October is Microchip Awareness Month
The thought of losing an animal can be terrifying and distressing – no matter what role they play in our lives. Whether the animal is a cat, a lap dog, or a working ranch dog, they fill vital roles of companionship. One of the best tools that we have for identifying and reuniting animals with their owners is… THE MICROCHIP!
Microchips are small (size of a grain of rice) and are implanted just under the skin, between the shoulder blades of cats and dogs. The chip is an electronic transponder housed in a glass capsule. When scanned, the scanner activates the chip and reads the radio waves emitted from the chip. These waves translate into number that is unique to each microchip. Once registered in a database, this microchip number correlates to a specific animal and their owner.
The critical part of maintaining a microchip is ensuring that the owner’s contact information is current. When this information is accurate, this information allows the animal to be identified and possibly reunited with their owner. If we scan an animal to look for a microchip at the clinic and identify one, we are presented with the microchip number and a phone number to call. If this was a lost animal, we would then call the number on our screen and speak with a customer service representative. The representative will ask us to verify the physical description of the animal. Once verified, the company will provide the clinic with the registered owner’s contact information.
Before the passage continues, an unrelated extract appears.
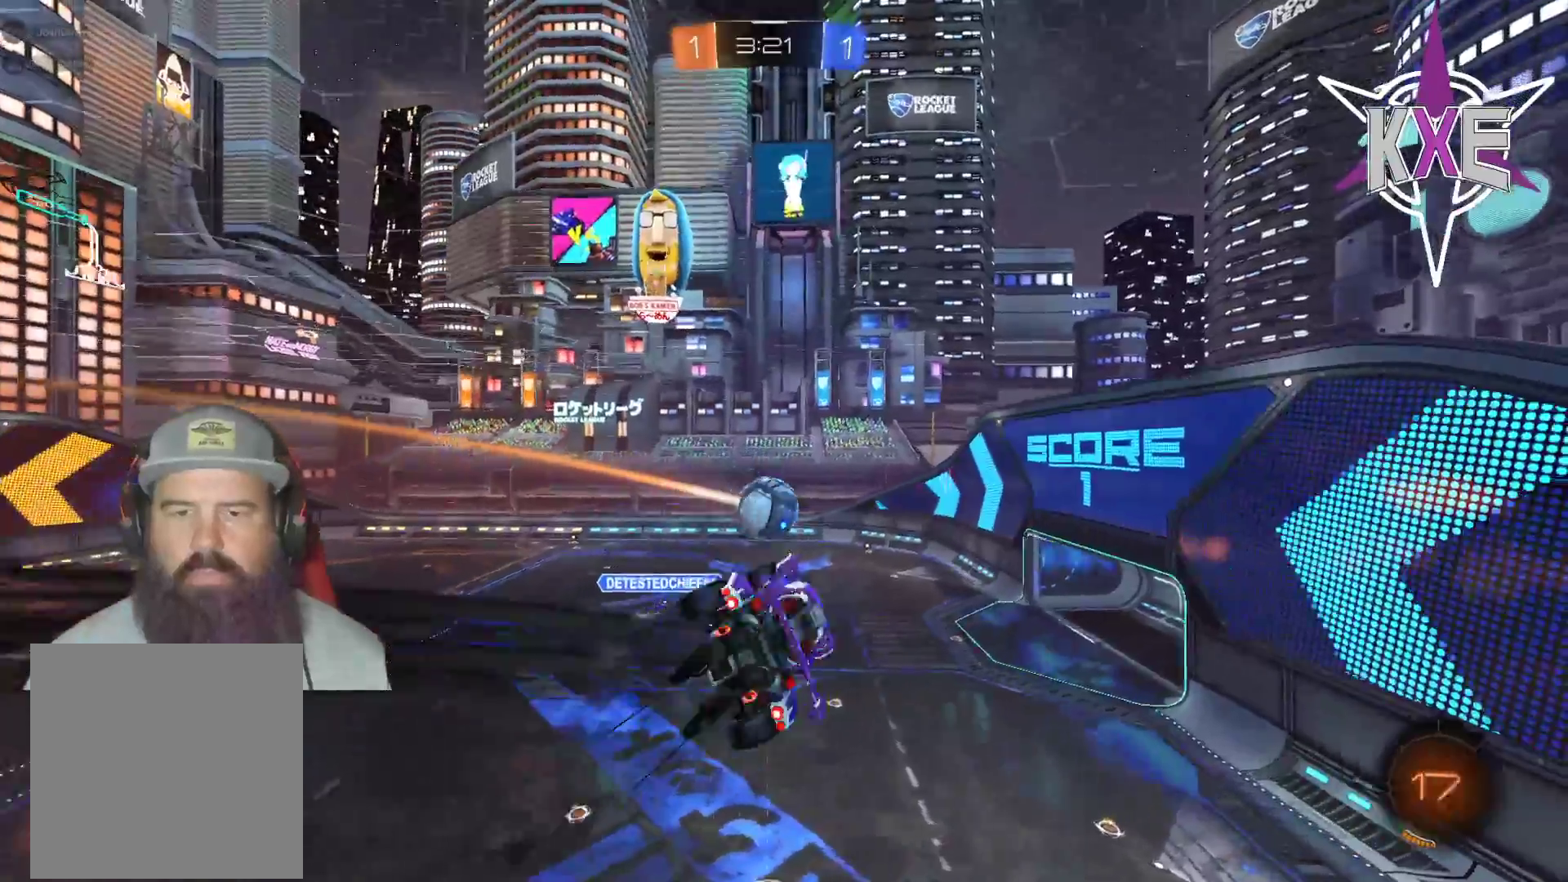
{"dt_ms": 500, "buttons": ["R2"], "left_stick": "left", "right_stick": "center", "events": [[83, "R1", "up"], [83, "left_stick", "center"], [233, "SQUARE", "up"], [383, "left_stick", "left"]]}
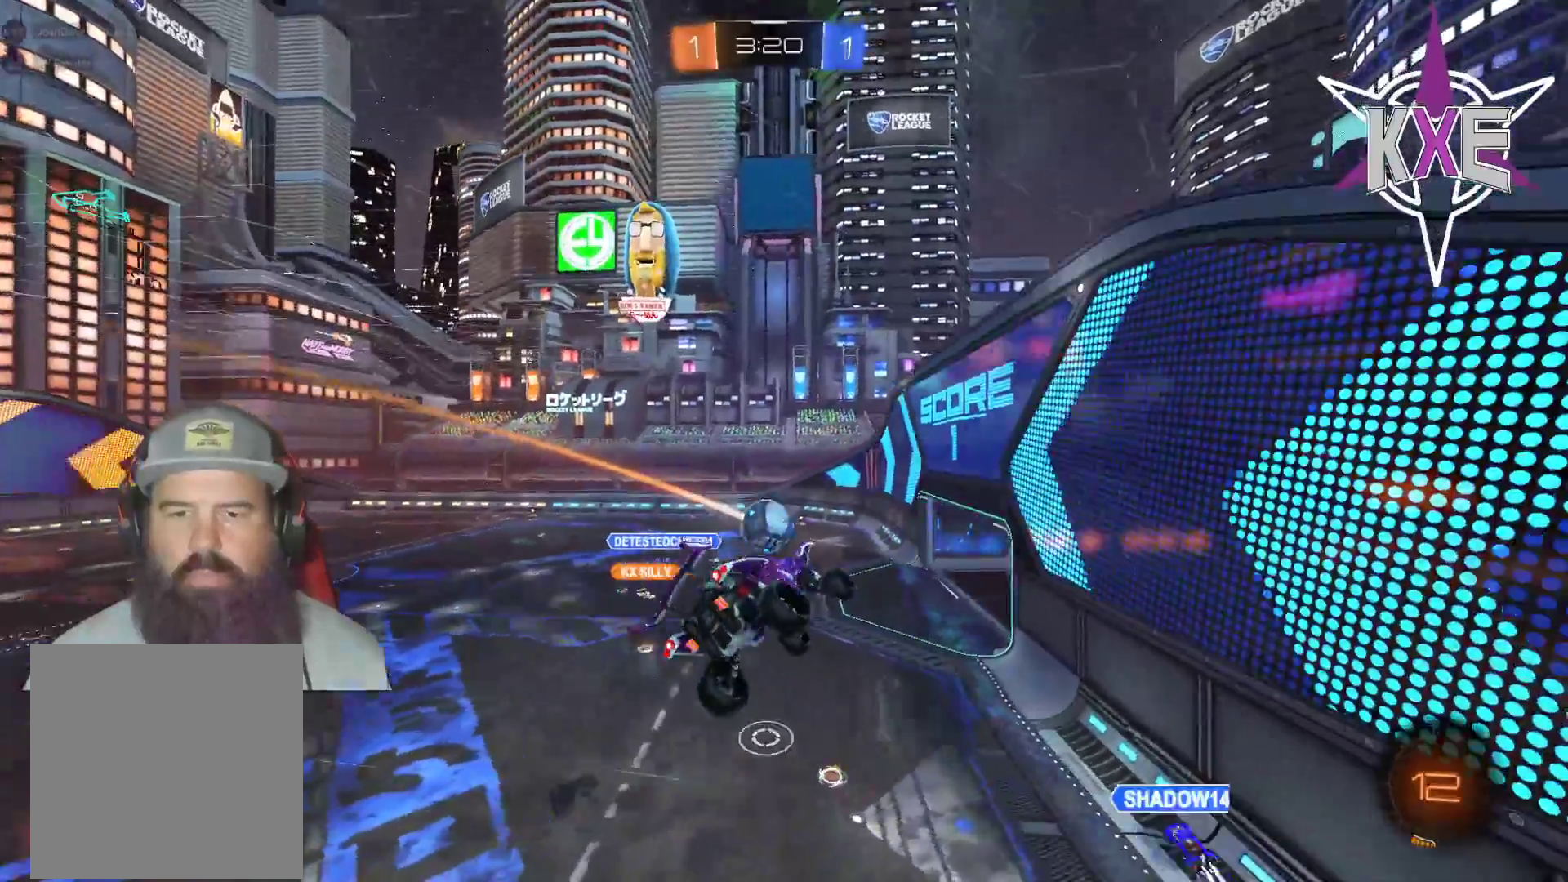
{"dt_ms": 500, "buttons": ["R2"], "left_stick": "left", "right_stick": "center", "events": [[17, "left_stick", "center"], [183, "left_stick", "left"]]}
The company will then attempt to contact the registered owner.
Important points to remember:
1. Microchips are NOT GPS trackers. There is no way to remotely access the chip data and see where your animal is located.
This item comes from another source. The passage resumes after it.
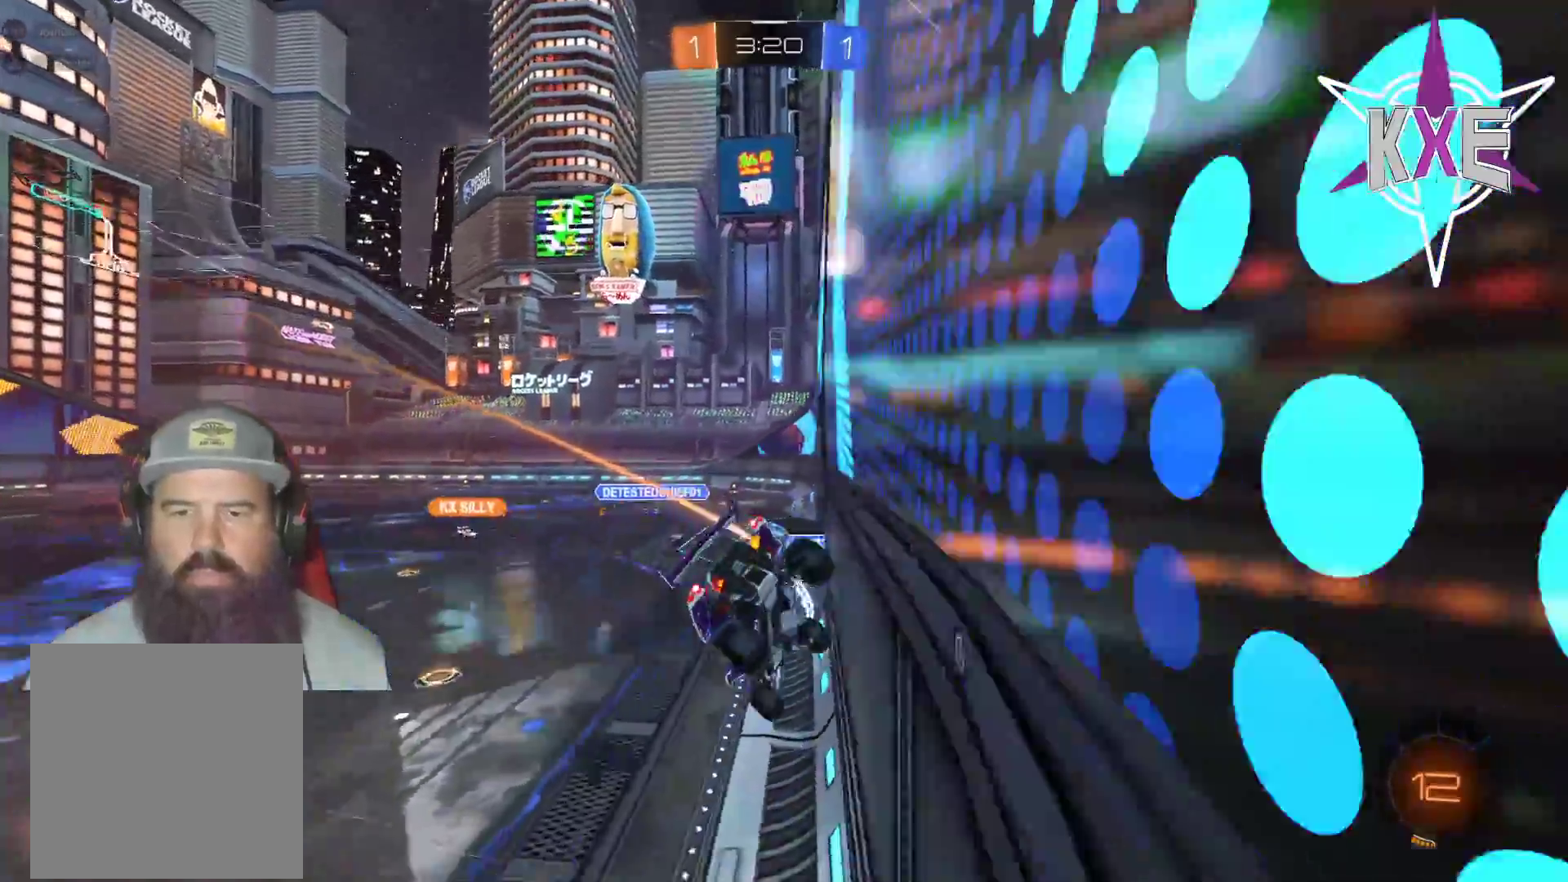
{"dt_ms": 500, "buttons": ["R2"], "left_stick": "left", "right_stick": "center", "events": [[417, "left_stick", "center"], [467, "left_stick", "left"]]}
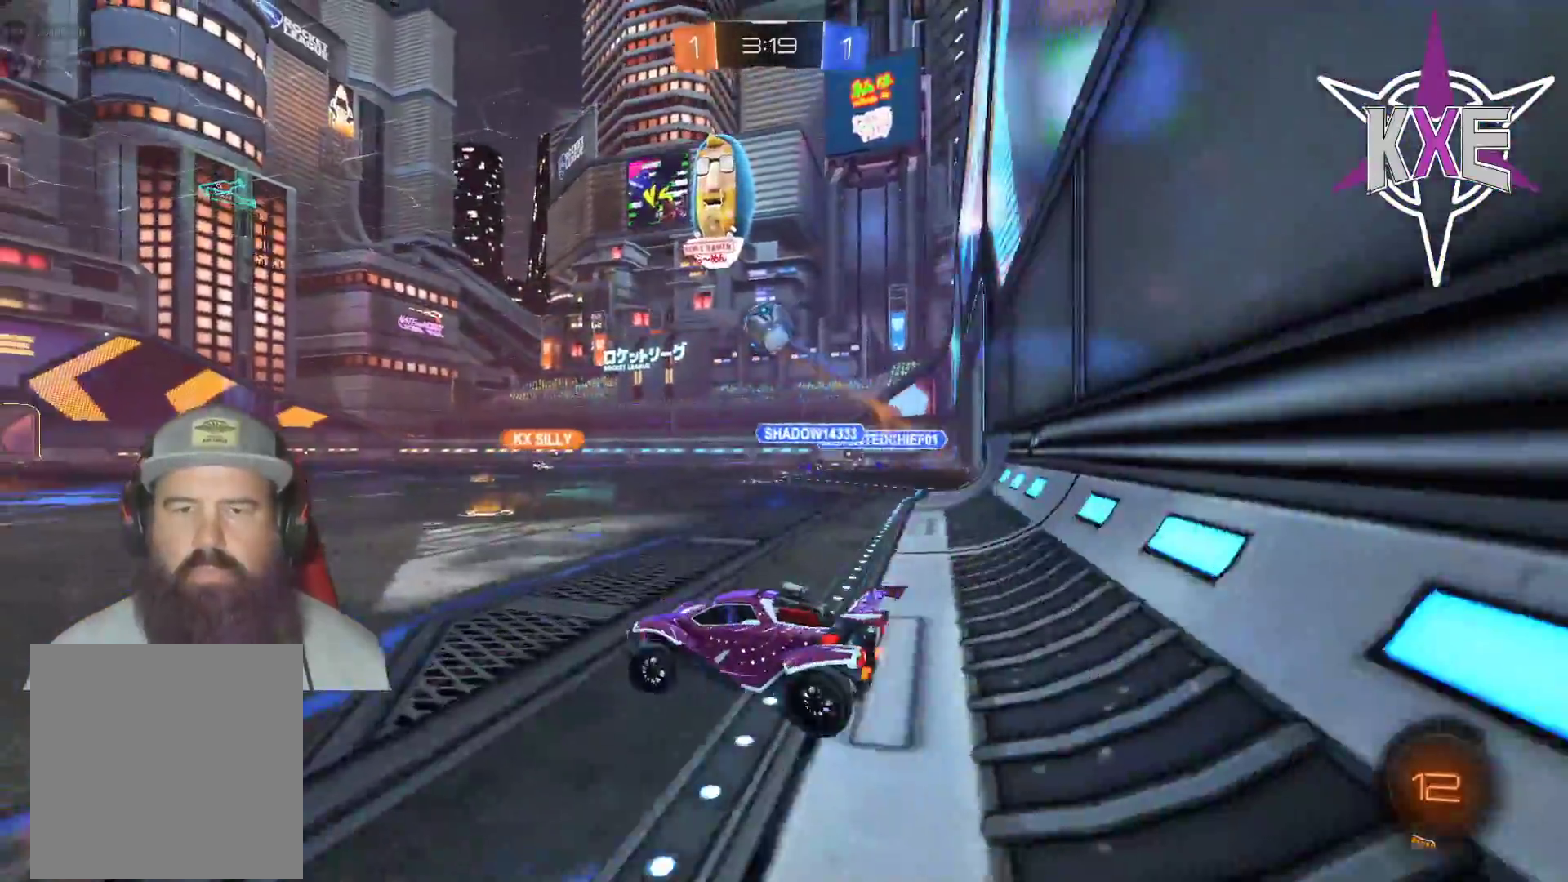
{"dt_ms": 500, "buttons": ["R1", "R2"], "left_stick": "center", "right_stick": "center", "events": [[233, "left_stick", "center"], [267, "TRIANGLE", "down"], [283, "left_stick", "up"], [383, "TRIANGLE", "up"], [483, "left_stick", "center"], [500, "R1", "down"]]}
2. Microchips work for the life of the pet! They will not be inactivated after your initial year of registration expires. There are added services that you can renew after your first year of registration, but these is extra options and do not change the efficacy of the chip itself.
3. Microchips are only as good as the information provided in the database. You MUST keep your contact information current.
4. Make sure that if you adopt an animal from a shelter or friend that you register the chip with your information.